When studying Vue Composables useFetch, useLocalStorage, separate three things: the concept, the syntax, and the situation where it is useful. This prevents the lesson from becoming a list of commands with no practical meaning.

In Vue JS, Vue Composables useFetch, useLocalStorage becomes easier when you build a tiny example first, then increase complexity. Add one realistic input, one invalid or boundary input, and one explanation of why the result changes.

  • Identify the main problem this topic solves.
  • Write the smallest possible working example.
  • Change one input or option and observe the result.
  • Note the mistake that would break the example.

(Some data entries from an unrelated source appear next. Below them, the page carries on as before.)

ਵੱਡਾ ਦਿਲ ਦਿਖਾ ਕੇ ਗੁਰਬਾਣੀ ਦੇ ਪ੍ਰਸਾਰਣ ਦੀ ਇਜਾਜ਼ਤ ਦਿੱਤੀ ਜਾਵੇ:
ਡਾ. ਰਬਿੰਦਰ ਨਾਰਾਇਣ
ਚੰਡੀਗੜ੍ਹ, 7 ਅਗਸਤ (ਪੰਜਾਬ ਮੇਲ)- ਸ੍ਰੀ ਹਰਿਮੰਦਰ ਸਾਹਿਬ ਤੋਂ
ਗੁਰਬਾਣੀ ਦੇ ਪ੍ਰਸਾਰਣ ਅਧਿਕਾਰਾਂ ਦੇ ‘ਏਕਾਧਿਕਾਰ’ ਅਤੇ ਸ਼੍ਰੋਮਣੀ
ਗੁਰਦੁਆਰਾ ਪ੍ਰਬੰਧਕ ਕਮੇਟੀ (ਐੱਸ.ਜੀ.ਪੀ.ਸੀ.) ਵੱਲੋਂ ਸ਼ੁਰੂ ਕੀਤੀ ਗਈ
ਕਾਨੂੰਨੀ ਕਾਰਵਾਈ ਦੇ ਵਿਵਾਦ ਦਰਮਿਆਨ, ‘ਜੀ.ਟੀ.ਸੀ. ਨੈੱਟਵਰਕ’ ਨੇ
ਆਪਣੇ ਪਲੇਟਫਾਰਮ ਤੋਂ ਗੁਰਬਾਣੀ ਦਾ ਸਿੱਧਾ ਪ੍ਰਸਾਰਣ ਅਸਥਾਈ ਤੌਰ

Vue Composables useFetch useLocalStorage state check

Vue Composables useFetch useLocalStorage state check
const state = { topic: "Vue Composables useFetch useLocalStorage", ready: true };
if (state.ready) {
  console.log(state.topic + ": render or run the normal path");
}

Vue Composables useFetch useLocalStorage fallback check

Vue Composables useFetch useLocalStorage fallback check
const response = null;
const message = response?.message ?? "Vue Composables useFetch useLocalStorage: show a clear fallback";
console.log(message);
Key Takeaways
  • Explain the purpose of Vue Composables useFetch, useLocalStorage before memorizing syntax.
  • Run or trace one small Vue JS example and confirm the output.
  • Test one normal case, one edge case, and one mistake case for Vue Composables useFetch, useLocalStorage.
  • Write the rule in your own words after checking the example.
  • Connect Vue Composables useFetch, useLocalStorage to a real project scenario instead of treating it as an isolated definition.
Common Mistakes to Avoid
WRONG Memorizing Vue Composables useFetch useLocalStorage without the situation where it is useful.
RIGHT Connect Vue Composables useFetch useLocalStorage to a concrete Vue application development task.
Purpose makes syntax easier to recall.
WRONG Testing Vue Composables useFetch useLocalStorage only with the perfect input.
RIGHT Include empty, missing, duplicate, incompatible, or failed cases when relevant.
Real bugs usually appear outside the perfect path.
WRONG Changing code before reading the visible symptom or error message.
RIGHT Inspect the output, state, configuration, or stack trace connected to Vue Composables useFetch useLocalStorage.
Evidence keeps debugging focused.
WRONG Memorizing Vue Composables useFetch useLocalStorage without the situation where it is useful.
RIGHT Connect Vue Composables useFetch useLocalStorage to a concrete Vue application development task.
Purpose makes syntax easier to recall.

Practice Tasks

  • Modify the example so it handles a different input or condition.
  • Write one mistake related to Vue Composables useFetch, useLocalStorage, then fix it and explain the fix.
  • Summarize when to use Vue Composables useFetch, useLocalStorage and when another approach is better.
  • Write a small example that uses Vue Composables useFetch useLocalStorage in a realistic Vue application development scenario.
  • Change one important value in the Vue Composables useFetch useLocalStorage example and predict the result first.

Frequently Asked Questions

The common mistake is memorizing syntax without understanding when the behavior changes or fails.

Remember the problem it solves in Vue application development, then attach the syntax or steps to that problem.

You can predict the result of a small example, explain a failure case, and choose it over a nearby alternative for a clear reason.

They often copy the syntax but skip the state, input, dependency, selector, route, type, or configuration that controls the behavior.